Beyond the formalized programs, the dental professional can provide appropriate treatment by a myofunctional therapist, dental sleep therapist or oral surgeon depending on the diagnosis for the child. Dentistry can work in conjunction with EI or SPED programs and medical providers such as ENTs or can provide services alone. Most EI or SPED programs do not have dental professionals on their formal teams but can refer to appropriate resources. Being a resource for your local programs enhances the practice’s visibility as a healthcare profession.

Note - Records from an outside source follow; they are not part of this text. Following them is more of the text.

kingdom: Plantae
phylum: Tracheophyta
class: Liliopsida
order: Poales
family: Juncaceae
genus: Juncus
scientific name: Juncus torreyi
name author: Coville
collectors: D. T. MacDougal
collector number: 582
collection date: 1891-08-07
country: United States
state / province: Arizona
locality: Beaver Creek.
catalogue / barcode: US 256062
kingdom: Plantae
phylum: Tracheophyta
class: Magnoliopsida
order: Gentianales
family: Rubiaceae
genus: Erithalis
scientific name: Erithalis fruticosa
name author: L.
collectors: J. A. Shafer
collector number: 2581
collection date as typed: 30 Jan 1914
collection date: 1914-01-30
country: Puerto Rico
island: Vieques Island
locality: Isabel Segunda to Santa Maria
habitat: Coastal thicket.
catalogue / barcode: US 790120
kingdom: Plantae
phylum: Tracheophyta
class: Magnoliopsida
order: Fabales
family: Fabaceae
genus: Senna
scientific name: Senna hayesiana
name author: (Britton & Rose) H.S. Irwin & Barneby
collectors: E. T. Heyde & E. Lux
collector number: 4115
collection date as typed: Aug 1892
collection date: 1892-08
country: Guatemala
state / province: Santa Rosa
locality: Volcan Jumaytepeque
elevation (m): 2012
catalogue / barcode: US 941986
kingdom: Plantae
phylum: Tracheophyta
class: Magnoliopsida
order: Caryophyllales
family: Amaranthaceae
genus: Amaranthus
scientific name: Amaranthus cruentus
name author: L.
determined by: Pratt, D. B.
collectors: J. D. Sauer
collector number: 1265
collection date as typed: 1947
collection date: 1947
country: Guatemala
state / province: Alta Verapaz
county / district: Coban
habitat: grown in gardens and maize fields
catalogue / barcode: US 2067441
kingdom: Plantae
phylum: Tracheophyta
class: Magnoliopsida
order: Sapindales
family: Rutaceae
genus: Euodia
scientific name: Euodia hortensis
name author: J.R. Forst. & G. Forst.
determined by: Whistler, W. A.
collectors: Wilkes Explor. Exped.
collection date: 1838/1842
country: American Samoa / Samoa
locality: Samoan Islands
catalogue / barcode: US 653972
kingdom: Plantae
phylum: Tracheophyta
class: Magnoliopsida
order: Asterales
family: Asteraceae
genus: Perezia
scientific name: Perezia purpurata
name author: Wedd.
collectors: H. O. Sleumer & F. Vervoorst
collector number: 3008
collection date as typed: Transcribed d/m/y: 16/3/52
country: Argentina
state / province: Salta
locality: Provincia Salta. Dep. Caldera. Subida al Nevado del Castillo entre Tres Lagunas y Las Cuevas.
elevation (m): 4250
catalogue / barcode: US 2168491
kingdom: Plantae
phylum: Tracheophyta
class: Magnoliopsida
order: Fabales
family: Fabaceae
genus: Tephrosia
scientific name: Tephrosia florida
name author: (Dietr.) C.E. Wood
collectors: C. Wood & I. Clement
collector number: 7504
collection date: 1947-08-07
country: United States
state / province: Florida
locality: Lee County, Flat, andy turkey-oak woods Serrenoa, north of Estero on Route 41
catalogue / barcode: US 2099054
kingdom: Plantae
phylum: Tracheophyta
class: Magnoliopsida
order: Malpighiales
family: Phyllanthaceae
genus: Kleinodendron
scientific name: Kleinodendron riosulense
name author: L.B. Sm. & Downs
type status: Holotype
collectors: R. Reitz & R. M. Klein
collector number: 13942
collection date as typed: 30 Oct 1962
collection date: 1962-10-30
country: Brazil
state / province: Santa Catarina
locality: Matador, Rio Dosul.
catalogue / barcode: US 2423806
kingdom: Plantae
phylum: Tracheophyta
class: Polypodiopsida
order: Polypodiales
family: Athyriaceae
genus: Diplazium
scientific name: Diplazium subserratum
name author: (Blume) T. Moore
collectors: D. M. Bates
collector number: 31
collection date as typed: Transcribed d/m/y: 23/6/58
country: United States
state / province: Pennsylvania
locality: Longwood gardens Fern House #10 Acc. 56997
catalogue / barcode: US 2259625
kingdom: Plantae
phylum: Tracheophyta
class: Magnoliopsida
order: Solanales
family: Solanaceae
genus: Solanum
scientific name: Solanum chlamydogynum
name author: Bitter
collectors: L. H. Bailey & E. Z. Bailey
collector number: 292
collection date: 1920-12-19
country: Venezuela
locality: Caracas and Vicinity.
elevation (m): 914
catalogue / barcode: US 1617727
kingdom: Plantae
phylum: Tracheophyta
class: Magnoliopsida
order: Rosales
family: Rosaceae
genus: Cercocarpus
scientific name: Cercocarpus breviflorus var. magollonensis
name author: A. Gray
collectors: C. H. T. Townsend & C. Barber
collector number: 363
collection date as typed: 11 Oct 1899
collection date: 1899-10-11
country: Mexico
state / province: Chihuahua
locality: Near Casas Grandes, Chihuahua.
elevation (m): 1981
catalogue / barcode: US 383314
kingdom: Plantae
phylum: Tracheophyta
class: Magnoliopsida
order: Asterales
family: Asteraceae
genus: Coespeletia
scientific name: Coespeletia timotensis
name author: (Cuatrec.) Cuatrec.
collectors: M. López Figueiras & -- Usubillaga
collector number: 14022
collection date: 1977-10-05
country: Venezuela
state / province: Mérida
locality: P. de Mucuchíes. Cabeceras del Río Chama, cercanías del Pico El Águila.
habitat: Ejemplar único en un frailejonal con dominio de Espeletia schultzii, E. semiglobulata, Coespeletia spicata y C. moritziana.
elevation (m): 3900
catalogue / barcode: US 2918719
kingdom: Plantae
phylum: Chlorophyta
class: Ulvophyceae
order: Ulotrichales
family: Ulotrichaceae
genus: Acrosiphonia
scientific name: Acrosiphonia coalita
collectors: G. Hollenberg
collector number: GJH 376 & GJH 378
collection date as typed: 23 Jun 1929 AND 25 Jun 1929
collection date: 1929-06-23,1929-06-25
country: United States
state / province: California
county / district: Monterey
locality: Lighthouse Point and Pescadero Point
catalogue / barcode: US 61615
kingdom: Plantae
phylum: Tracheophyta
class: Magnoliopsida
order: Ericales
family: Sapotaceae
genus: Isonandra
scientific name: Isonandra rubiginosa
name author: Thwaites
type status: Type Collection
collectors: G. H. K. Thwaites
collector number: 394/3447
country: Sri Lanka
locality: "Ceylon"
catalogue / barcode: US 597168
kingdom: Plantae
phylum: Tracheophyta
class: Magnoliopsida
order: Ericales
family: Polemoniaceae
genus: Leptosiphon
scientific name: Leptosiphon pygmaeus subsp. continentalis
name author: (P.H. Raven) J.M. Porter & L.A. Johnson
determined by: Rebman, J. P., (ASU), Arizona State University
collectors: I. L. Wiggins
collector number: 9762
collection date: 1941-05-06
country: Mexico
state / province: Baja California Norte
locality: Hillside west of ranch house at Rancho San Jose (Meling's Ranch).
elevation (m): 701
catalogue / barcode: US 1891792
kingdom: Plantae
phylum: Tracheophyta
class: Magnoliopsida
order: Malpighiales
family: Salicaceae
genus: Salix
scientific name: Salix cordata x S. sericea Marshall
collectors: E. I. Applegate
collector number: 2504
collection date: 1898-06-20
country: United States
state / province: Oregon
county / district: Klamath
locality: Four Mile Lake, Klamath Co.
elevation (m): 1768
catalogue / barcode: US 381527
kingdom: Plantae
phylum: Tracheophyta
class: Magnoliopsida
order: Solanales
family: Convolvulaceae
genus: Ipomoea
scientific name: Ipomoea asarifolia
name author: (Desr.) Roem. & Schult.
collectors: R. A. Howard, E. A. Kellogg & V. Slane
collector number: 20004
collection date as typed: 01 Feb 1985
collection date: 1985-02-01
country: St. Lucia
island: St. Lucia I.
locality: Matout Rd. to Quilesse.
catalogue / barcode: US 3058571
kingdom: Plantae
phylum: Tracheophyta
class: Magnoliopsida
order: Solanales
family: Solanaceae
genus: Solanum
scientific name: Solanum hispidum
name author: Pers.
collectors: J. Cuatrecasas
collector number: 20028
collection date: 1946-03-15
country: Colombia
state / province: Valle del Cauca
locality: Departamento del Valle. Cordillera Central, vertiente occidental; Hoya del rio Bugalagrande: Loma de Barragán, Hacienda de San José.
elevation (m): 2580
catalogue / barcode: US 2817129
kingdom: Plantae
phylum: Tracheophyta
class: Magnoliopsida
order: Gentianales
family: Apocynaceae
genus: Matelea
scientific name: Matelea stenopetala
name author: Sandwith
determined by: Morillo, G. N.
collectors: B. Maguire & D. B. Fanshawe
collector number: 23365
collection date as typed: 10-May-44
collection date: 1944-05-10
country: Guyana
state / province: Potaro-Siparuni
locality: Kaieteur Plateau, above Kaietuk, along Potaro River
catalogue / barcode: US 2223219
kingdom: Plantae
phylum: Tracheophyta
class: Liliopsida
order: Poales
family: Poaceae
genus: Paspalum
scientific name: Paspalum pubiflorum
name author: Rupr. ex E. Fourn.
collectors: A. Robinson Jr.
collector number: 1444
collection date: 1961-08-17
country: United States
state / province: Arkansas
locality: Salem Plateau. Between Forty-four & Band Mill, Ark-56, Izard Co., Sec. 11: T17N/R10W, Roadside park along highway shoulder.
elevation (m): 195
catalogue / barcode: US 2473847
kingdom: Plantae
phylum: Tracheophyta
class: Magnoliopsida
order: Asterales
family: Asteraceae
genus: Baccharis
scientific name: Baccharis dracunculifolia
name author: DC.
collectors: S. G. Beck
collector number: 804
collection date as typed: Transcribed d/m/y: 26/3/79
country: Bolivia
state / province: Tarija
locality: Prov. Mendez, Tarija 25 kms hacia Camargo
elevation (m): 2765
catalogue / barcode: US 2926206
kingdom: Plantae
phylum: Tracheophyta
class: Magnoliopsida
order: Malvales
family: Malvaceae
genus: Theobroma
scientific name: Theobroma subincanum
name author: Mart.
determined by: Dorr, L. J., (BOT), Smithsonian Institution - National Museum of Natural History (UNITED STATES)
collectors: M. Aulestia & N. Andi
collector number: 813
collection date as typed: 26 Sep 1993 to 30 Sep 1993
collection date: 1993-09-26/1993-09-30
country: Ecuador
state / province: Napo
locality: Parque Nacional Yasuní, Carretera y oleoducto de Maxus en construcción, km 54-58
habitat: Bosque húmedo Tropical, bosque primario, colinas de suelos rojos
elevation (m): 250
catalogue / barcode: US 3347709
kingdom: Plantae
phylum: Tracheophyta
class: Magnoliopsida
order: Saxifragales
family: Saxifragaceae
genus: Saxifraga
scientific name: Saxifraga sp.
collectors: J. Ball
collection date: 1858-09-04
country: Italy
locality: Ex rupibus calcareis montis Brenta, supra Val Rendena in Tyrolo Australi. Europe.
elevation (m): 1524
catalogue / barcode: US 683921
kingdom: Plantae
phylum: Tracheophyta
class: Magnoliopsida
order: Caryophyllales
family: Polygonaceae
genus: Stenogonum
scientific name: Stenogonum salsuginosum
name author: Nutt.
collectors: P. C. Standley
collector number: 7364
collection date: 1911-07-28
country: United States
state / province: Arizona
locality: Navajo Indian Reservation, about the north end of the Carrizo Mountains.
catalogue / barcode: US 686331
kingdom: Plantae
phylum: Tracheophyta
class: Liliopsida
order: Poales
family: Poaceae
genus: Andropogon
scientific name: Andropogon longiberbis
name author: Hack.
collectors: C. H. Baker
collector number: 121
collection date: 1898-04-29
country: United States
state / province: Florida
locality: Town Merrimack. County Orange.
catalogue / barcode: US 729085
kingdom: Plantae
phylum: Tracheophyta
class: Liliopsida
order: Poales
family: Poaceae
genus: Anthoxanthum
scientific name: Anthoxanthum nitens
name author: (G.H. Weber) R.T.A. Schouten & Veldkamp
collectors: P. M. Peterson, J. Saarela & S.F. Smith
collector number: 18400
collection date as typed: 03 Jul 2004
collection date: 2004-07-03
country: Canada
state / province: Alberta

With Michael, mom was receptive to learning about EI and a referral was made. His diagnosis was moderate speech/language delay and a slight motor delay. He received appropriate treatment until he aged out of the program at age 3 when he began pre-school. He received some services in pre-school but was deemed by the end of the academic year to be at age-appropriate levels and services were discontinued. Yet, many parents/caregivers are reluctant to admit there may be an issue with their child. Having questions on the practice’s pediatric medical history regarding mealtime, sleep and communication can open the door to conversations with parents/caregivers. Never interrogate a parent about the child’s condition, let him/her guide the conversation by asking if they have any concerns both dental or non-dental about their child. Offer information in the reception or consult area for parents; there are a variety of resources available both in paper and electronic format. Have the contact information available for your local EI and SPED programs. Use appropriate American Dental Association (ADA) Code on Dental Procedures and Nomenclature (CDT) for services rendered, for example, D0145, oral evaluation of patient under 3 years of age with counseling of primary care giver.
Providing referrals to appropriate early intervention programs provides the practice and team with knowing they have taken a small step in medical/dental collaboration which in turn helps alleviate frustration and concerns for parents and children. A win-win for all.